EXCLUSIVO
O Tribunal de Contas do Estado concluiu o julgamento de auditoria em dispensas emergenciais realizadas pela Secretaria Estadual de Educação da governadora Raquel Lyra (PSD) e multou o secretário da pasta, Gilson Monteiro. As acusações contra a gestão de Raquel Lyra são graves, segundo o processo obtido com exclusividade pelo Blog. O TCE apontou a existência de “emergência fabricada” na Secretaria. O relator do processo foi o conselheiro Rodrigo Novaes.
Segundo o julgamento, ocorrido em 19 de maio, ocorreram “graves fragilidades no planejamento das contratações, que culminaram na utilização indevida de dispensas de licitação por emergência, caracterizando a chamada emergência fabricada, em afronta aos Princípios do Planejamento e da Eficiência”.
Leia maisSegundo os auditores do órgão, na gestão de Raquel, as irregularidades na Secretaria atingiram também a merenda escolar. O TCE apontou “fragilidades sistêmicas na governança do Programa de Alimentação Escolar, evidenciadas pela decisão de alterar o modelo de gestão sem a elaboração de Estudos Técnicos Preliminares e pela paralisação do certame ordinário, criando um vácuo administrativo”.
Outra irregularidade foi contratações sem a ocorrência de processo licitatório, segundo o TCE, que apontou “uso indevido de Termos de Ajuste de Contas (TACs) para custear a prestação de serviços contínuos sem a devida cobertura contratual, em flagrante desrespeito ao art. 37, inciso XXI, da Constituição Federal e à obrigatoriedade de licitação”. Também na contratação de terceirizados há irregularidades, segundo o TCE, que destacou a “ausência de documentação formal para a desmobilização das empresas terceirizadas, com o encerramento de contratos sem os devidos termos de rescisão ou distrato e sem inventário de bens”.
Gilson Monteiro, considerado um polêmico secretário de Raquel, foi multado pelo TCE e teve as contas pela auditoria julgadas irregulares.

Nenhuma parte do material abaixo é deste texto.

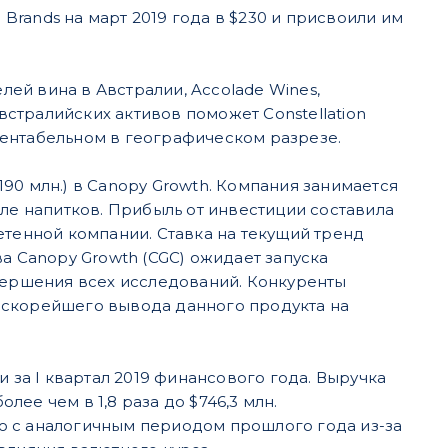
 Brands на март 2019 года в $230 и присвоили им
ей вина в Австралии, Accolade Wines,
австралийских активов поможет Constellation
рентабельном в географическом разрезе.
$190 млн.) в Canopy Growth. Компания занимается
сле напитков. Прибыль от инвестиции составила
етенной компании. Ставка на текущий тренд
а Canopy Growth (CGC) ожидает запуска
авершения всех исследований. Конкуренты
ью скорейшего вывода данного продукта на
и за I квартал 2019 финансового года. Выручка
лее чем в 1,8 раза до $746,3 млн.
ю с аналогичным периодом прошлого года из-за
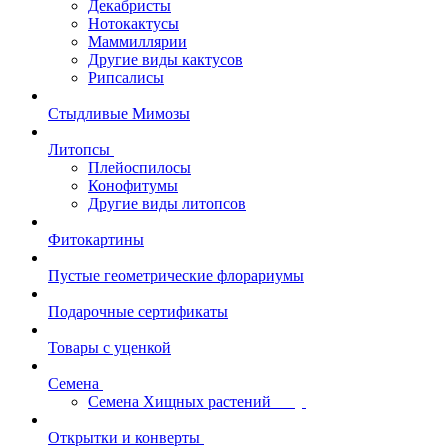
Декабристы
Нотокактусы
Маммиллярии
Другие виды кактусов
Рипсалисы
Стыдливые Мимозы
Литопсы
Плейоспилосы
Конофитумы
Другие виды литопсов
Фитокартины
Пустые геометрические флорариумы
Подарочные сертификаты
Товары с уценкой
Семена
Семена Хищных растений
Открытки и конверты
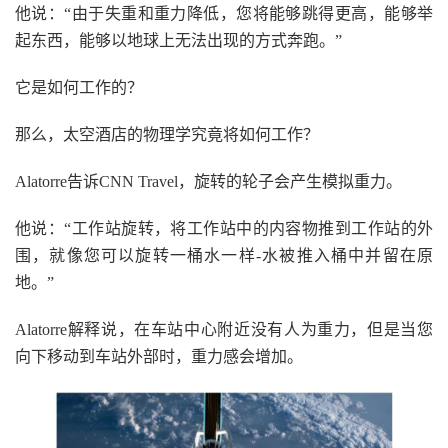
他说：“由于失重和重力降低，您将能够跳得更高，能够举
起东西，能够以地球上无法出现的方式奔跑。”
它是如何工作的？
那么，太空酒店的物理学究竟将如何工作？
Alatorre告诉CNN Travel，旋转的轮子会产生模拟重力。
他说：“工作站旋转，将工作站中的内容物推到工作站的外
围，就像您可以旋转一桶水一样-水被推入桶中并留在原
地。”
Alatorre解释说，在车站中心附近没有人为重力，但是当您
向下移动到车站外部时，重力感会增加。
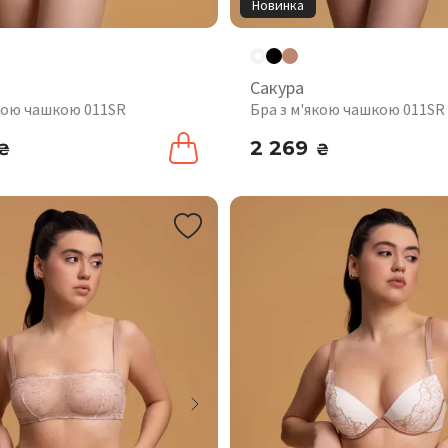
Новинка
Сакура
якою чашкою 011SR
Бра з м'якою чашкою 011SR
2 269
₴
₴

O relator do processo, conselheiro Rodrigo Novaes, determinou o envio de peças do processo ao Ministério Público do Estado (MPPE) para abertura de uma investigação criminal sobre os fatos apurados. Também vai ser aberta uma nova auditoria especial para aprofundar as investigações sobre a merenda escolar. “Instaurar AE para verificar se nas unidades que já tinham condição de operar a alimentação escolarizada houve uma preterição em favor da execução sem cobertura contratual com pagamento via TAC”, determinou o relator. O Governo do Estado ainda pode recorrer da decisão, no próprio TCE.
É antigo o histórico de problemas do secretário Gilson Monteiro. Em sessão pública na Assembleia, realizada em abril de 2025, o secretário criticou abertamente os conselheiros do TCE e justificou que programas da sua pasta estariam parados supostamente por culpa de cautelares do TCE. O órgão de controle respondeu ao secretário em nota oficial, na época. Gilson Monteiro assumiu a Secretaria em clima de mistério, após o paulista Alexandre Schneider deixar a pasta depois de apenas seis meses. Na ocasião, Alexandre Schneider disse em carta para a governadora que “há valores que são inegociáveis”.